The Supreme Court Fellows Commission appointed Dean Jelani Jefferson Exum to serve on the Academic Advisory Board for the Supreme Court Fellows Program during the October 2025 Term. In this role, she provides scholarly and professional guidance to a Supreme Court Fellow assigned to conduct research at the U.S. Sentencing Commission.
Professor Kate Klonick spoke at McGill Law School’s Attention conference on the Perilous Free Speech Environment. She presented her paper, “Ban Cookie Banners,” at Berkeley Law School, served as a discussant at Northwestern Law School’s STEM and Law conference, and was a speaker at the Mozilla Festival in Barcelona, Spain.

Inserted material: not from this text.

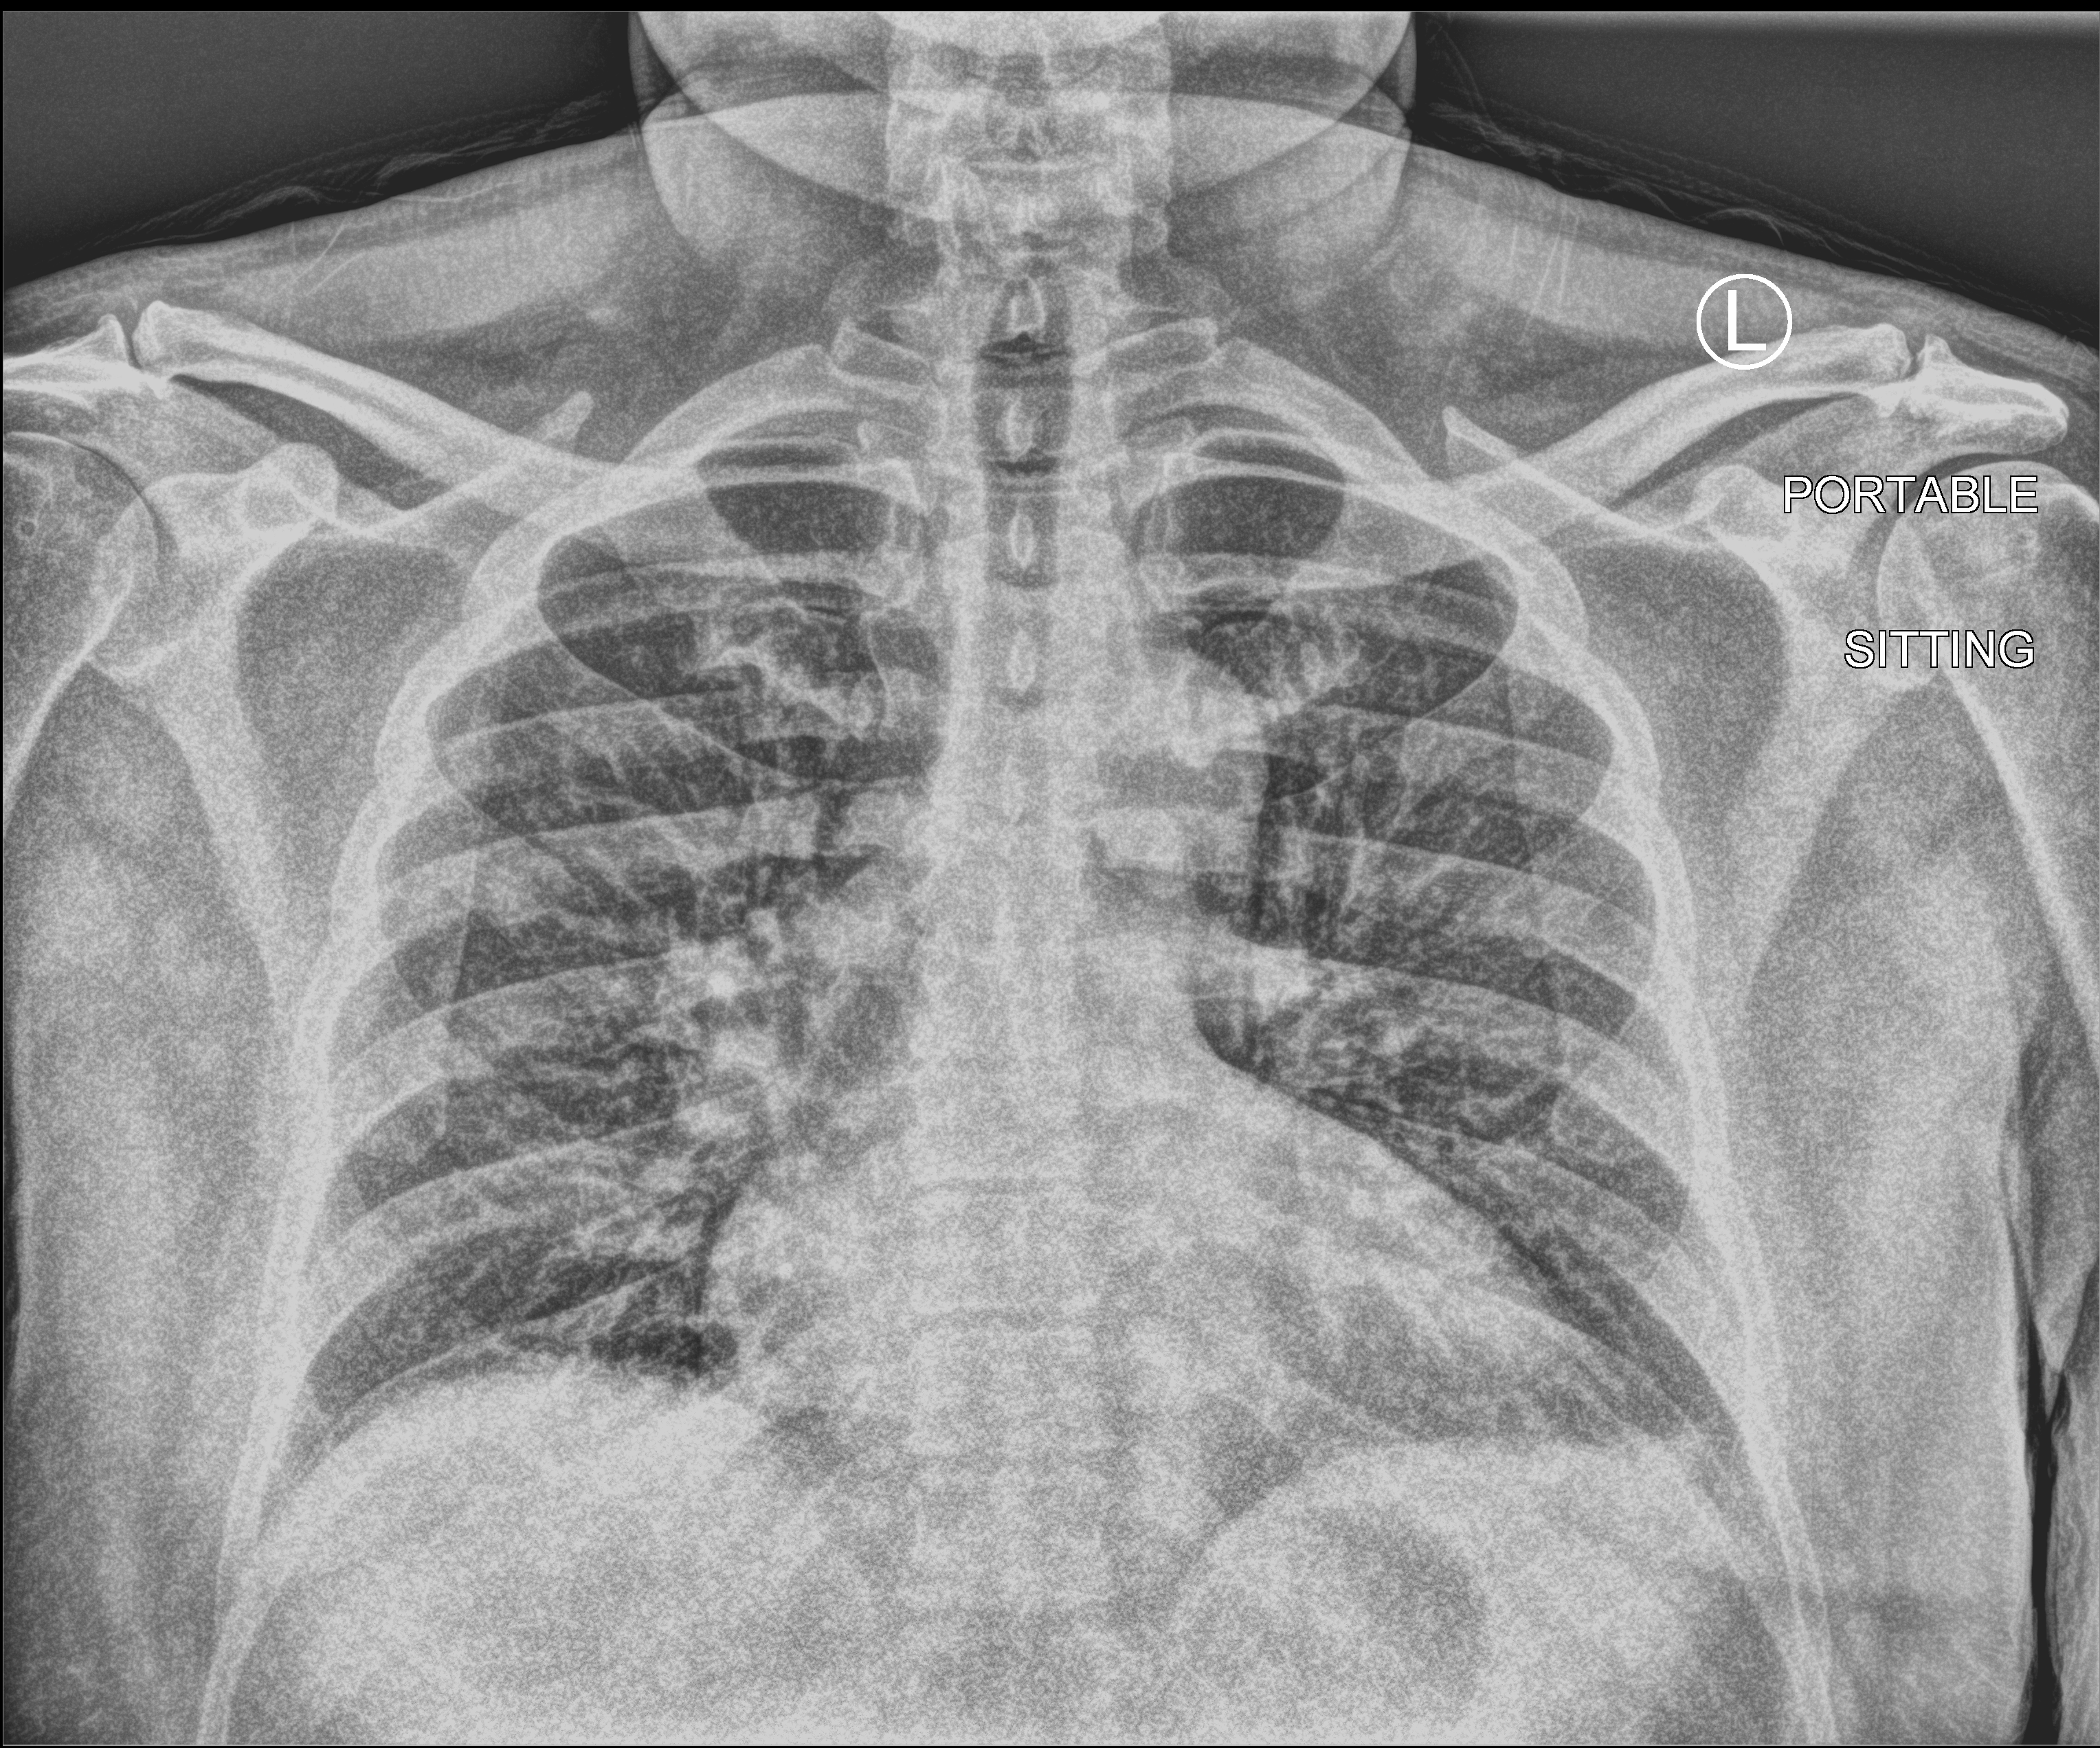
Chest X-ray (portable); anteroposterior (AP) projection. Male patient hospitalised with COVID-19, age 18–59 years.
From the hospital-stay record, not from the radiograph (when in the stay this image was taken is not recorded):
- admitted to intensive care during this hospital stay: no
- hypertension (admission record): no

Professor Mark Movsesian was a Discussion Leader at a conference titled The Constitution of Practice: On Law and Tradition hosted by the Georgetown Center for the Constitution. He spoke about incorporation of the First Amendment’s Religion Clauses at 80 Years of Religious Liberty, a two-part conference at the University of Seoul and Doshisha University (Kyoto).
Professor Colleen Parker moderated a student well-being panel for the Tri-State Well-Being Consortium and co-presented with Professor Robin Boyle-Laisure at the Nassau County Bar Association on ethical issues related to artificial intelligence.
Professor Jeremy Sheff spoke on a panel addressing Discretionary Denial and the Court-PTAB Standoff organized by the Hon. William C. Conner Inn of Court.
Professor Michael A. Simons was a featured presenter at a AALS symposium on Impact, Excellence, Resilience: Contemporary Views on Pioneering Legal Education Scholarship. Sponsored by UC Irvine School of Law and New York Law School, the symposium invited contemporary scholars to reflect on some of the most critical scholarship that has appeared in the Journal of Legal Education.
As a panelist at the University of Pennsylvania Law Review’s symposium on The Future of Law and Multiracial Democracy, Professor Cheryl L. Wade discussed the future of corporate diversity, equity, and inclusion programs. She also participated in a UCLA School of Law symposium marking 25 Years of Critical Race Studies, serving on a panel titled Sound as Legal Resistance: Hip-Hop’s Role in Critical Race Theory’s Future.